In satellite communication systems, reception at low signal to noise ratio (SNR) is evident when the receiving antenna is small and/or the signal being received is transmitted at limited (low) power. Spreading techniques are well known to enable reliable communication under low SNR conditions. In one such spreading technique, known as repetitions, each symbol is transmitted several times and the repetitions are coherently combined at a receiver. Thus, while each transmitted instance of a symbol is received at a low SNR, the SNR of a symbol combined from all its repetition instances is high enough to enable reliable communication.
In one method for transmitting symbol repetitions, known as block repetition, successive repetitions of an entire block of symbols are transmitted. Carrier frequency offsets between a transmitter and a receiver cause the phase of received symbols to rotate with time. Consequently, phase offsets appear between repetitions of the same symbol, making simple (non-coherent) combining of repetitions of the same symbol ineffective. Therefore, when combining repetitions it is necessary to first estimate the phase offset between the combined repetitions, to cancel the estimated phase offset and only then to combine (sum) the repetitions (coherent combining).
In one approach towards coherent combining of repetitions, phase offset estimation and combining the phase-corrected repetitions is done gradually. First, a phase offset between the first repetition and the second repetition is estimated, the phase of the second repetition is corrected in accordance with the estimated phase offset (i.e., the phase offset is canceled) and the two repetitions are summed (combined), resulting in a first combined repetitions result. Then, the phase offset between the first combined repetitions result and the third repetition is estimated, the phase offset of the third repetition is canceled and the third repetition is added to the first combined repetitions result, resulting in a second combined repetitions result. In case there are additional repetitions, the process described above continues in a similar manner until all the repetitions are combined.

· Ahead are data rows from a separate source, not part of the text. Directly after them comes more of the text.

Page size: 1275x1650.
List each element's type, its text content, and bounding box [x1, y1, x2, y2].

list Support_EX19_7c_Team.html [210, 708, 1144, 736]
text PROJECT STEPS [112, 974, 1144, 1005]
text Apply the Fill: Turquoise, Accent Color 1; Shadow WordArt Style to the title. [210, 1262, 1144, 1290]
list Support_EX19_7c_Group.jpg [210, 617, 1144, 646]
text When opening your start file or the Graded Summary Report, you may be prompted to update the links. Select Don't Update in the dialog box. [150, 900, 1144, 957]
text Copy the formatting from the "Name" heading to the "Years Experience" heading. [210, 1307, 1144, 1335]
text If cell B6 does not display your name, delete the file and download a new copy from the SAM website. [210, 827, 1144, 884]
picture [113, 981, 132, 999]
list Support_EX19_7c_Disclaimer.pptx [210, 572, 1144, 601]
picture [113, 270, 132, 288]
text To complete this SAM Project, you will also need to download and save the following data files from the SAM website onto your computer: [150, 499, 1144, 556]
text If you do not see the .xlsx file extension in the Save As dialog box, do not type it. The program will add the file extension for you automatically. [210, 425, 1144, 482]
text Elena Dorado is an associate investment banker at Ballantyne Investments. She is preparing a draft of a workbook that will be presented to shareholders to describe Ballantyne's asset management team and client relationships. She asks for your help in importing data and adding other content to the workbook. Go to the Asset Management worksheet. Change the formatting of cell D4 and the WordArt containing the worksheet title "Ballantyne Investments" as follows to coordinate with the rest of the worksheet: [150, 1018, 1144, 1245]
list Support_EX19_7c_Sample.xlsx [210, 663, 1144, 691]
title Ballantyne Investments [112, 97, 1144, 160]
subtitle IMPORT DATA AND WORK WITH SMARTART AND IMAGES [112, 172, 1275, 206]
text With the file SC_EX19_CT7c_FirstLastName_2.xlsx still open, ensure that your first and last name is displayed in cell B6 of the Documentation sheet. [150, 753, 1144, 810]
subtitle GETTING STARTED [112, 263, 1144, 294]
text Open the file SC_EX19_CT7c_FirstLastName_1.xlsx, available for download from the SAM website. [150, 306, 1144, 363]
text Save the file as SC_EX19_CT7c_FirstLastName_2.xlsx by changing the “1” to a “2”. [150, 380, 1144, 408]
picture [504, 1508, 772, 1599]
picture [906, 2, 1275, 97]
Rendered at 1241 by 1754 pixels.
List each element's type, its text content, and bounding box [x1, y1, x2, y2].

However, the method described above (i.e., block phase offset estimation, phase-offset cancelation, and combining) yields poor results when the signal is received at low SNR. The fundamental weakness of that method is the phase estimation accuracy. Since the phase estimations are performed in stages, wherein at each stage the phase offset is estimated using only a relatively small portion of the received signal's energy, the estimation accuracy is significantly degraded when the signal is received at low SNR. With the phase estimations being significantly inaccurate, the combining of the repetitions becomes non-coherent and thus ineffective.